Basit: Başkalarında kıskançlık açığa çıkabilecek durumları ortaya koyuyoruz. &100 bizim hatamız mı? Tabi ki hayır. Kadere iman eden bir insan Allah’ın ona verdiği nimetlerle mutlu olmasını bilir ve başkalarının hayatınızda harika bulduğu şeylerle ilgili karşı pis düşünceler barındırmaz. Ama biz de büyük bir rol oynuyoruz. Kendinize sorun: “Kendimi başkalarının önünde nasıl sergiliyorum?” Sosyal medya örneğini kullanalım:
1.Sosyal medyayı övünmek, gösteriş yapmak veya kendinizi daha iyi hissetmek için mi kullanıyorsunuz ?
2.Online kişiliğiniz ile gerçek hayattaki kişiliğiniz arasında bir boşluk var mı?

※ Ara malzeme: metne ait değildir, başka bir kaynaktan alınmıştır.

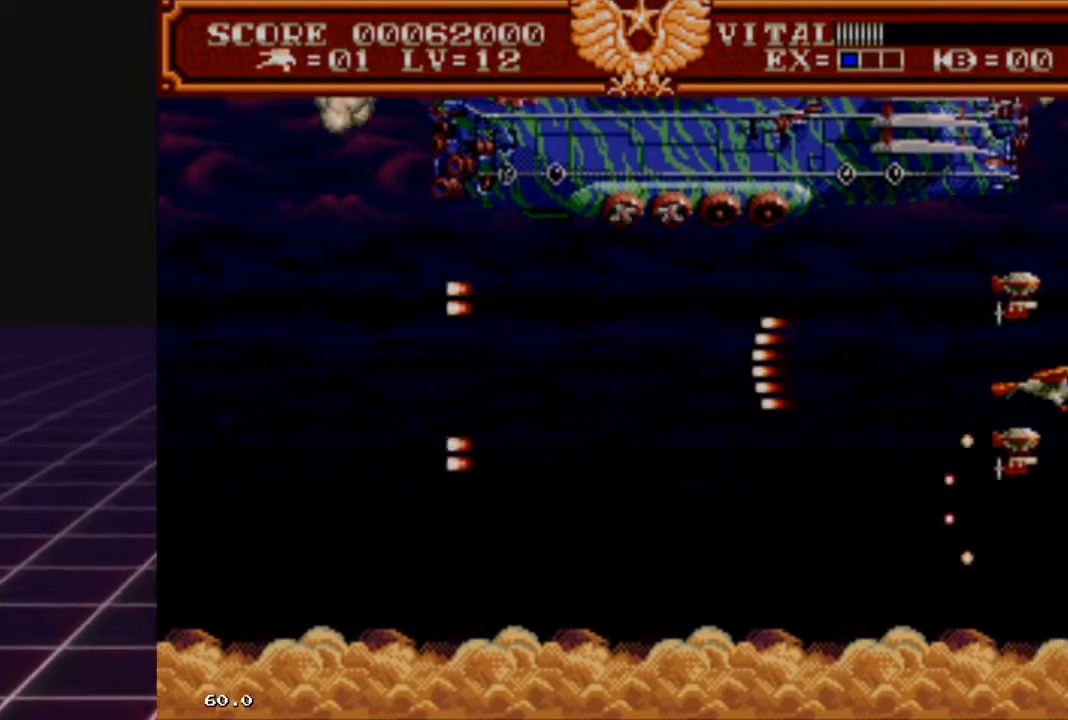
{"buttons": ["L2"], "left_stick": "up", "right_stick": "center", "events": [[100, "left_stick", "right"], [167, "left_stick", "up-right"], [333, "left_stick", "up"]]}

3.En çok beğeniyi, paylaşımı alabilmek için yarışıyor musunuz?
4.Popüler olmak kendinizi daha iyi hissetmenize mi neden olacak?

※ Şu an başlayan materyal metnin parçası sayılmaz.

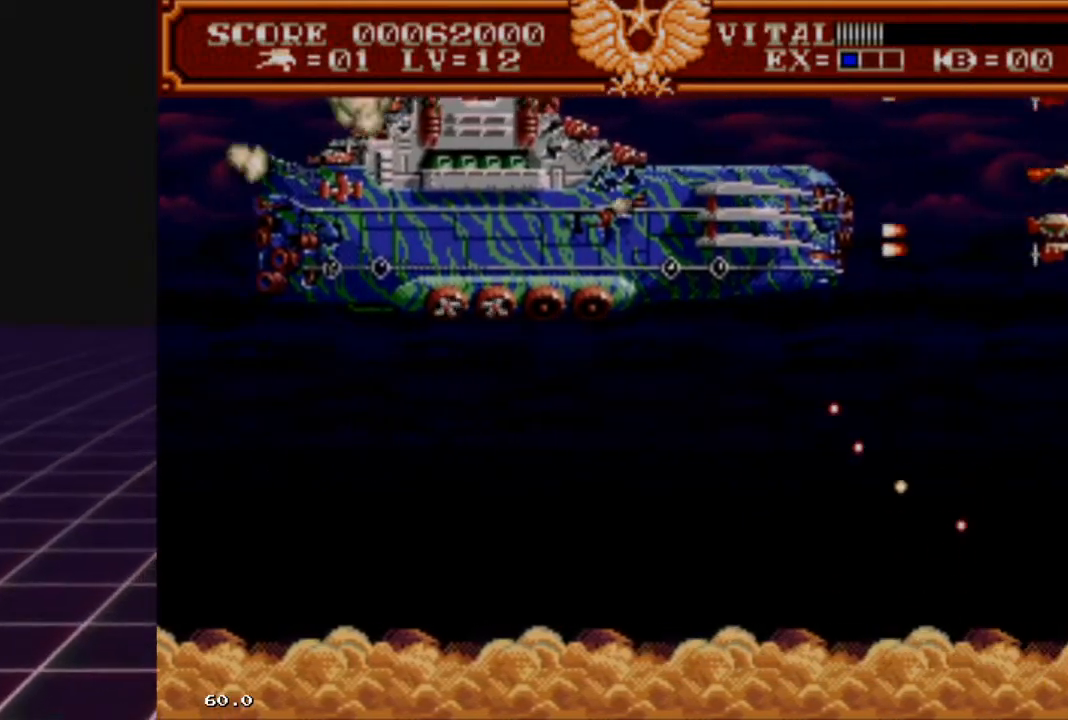
{"buttons": ["L2"], "left_stick": "center", "right_stick": "center", "events": [[200, "left_stick", "center"]]}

5.İnsanlar size aradığınız ilgiyi vermediğinde kendinizi kötü mü hissediyorsunuz?
Eğer bu sorulardan birini bile “Evet” diyerek cevapladıysanız, size başkalarıyla online bir şeyler paylaştığınızda içinize dönüp niyetinizi tekrar gözden geçirmenizi öneriyorum. Egonuzu şımartmak için paylaşım yapmayın.
Çocuk sahibi olamayan birisinin, sürekli sizin bebeklerinizin güzel resimlerinin yağmuruna tutulduğunu düşünün.
Evlenemeyen veya eş bulmakta zorlanan birisinin sürekli sizin “mükemmel” ilişkinizin veya düğün (nişan) fotoğraf ve paylaşımlarıyla karşılaştığını düşünün.
Yüzünün içine doğru soktuğunuz o iş pozisyonunu veya o maddi mülkü çok isteyen birinin ne hissedeceğini düşünün.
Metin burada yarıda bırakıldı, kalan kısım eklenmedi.